Soda is focused and waiting to throw a spear at a sturgeon, a winter ritual in Wisconsin for the heartiest of the hearty.

"I don't miss a minute staring down the hole," Soda said. "Not until I get one, anyhow."

For as many as 16 days each February, this waiting game plays out in tiny shacks scattered across the ice of Lake Winnebago.

Like bar dice or sheepshead, sturgeon spearing belongs to us.

DNR Warden Lt. Chris Shea watches over a winter ritual without peer.

"This is pretty much it when it comes to sturgeon and these fish are huge prehistoric basically monsters that are still here in the system," Shea said.

Hunting these fish is a passion Wisconsin treats like an heirloom.

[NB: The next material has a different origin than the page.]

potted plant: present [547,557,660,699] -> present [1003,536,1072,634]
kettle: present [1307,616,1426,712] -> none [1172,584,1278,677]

"Grandpa's passed down to his son to his son and how the grandkids are out here as well," Shea said.

Sturgeon spearing was part of life in the Great Lakes long before the first European settlers. The Menominee Tribe was especially good at catching fish on the end of a spike.

French explorers caught on and the practice exploded.

By 1915, sturgeon were over-fished, so the state stopped all harvesting. The sturgeon roared back and so did the spearers.

This year, thousands of people will brave the elements and spend hours in small, dark shacks for the chance to chuck a spear at a fish 16 feet deep.

If all that doesn't make this hard enough, this year has another complication. Even tradition is not immune to the pandemic.

That means drive-thru registration stations where nobody gets too close to the latest catch, though the feeling of scoring a sturgeon remains the same.

Rick Zwiers of Freedom landed a fish that weighed in at 69.9 pounds.

"I turned the spear and threw it. Thought I missed until he started pulling back and then he was on there," said Zwiers.

Tim Soda is ready to make a weekend of it.

"If we don't see one today, we'll move again tomorrow morning," he said. "Sometimes, you only gotta move 50 feet, ya know? Ya just don't know."

A lesson learned from years of experience.

No matter how long you stare at the water, the best lure is a whole lot of luck.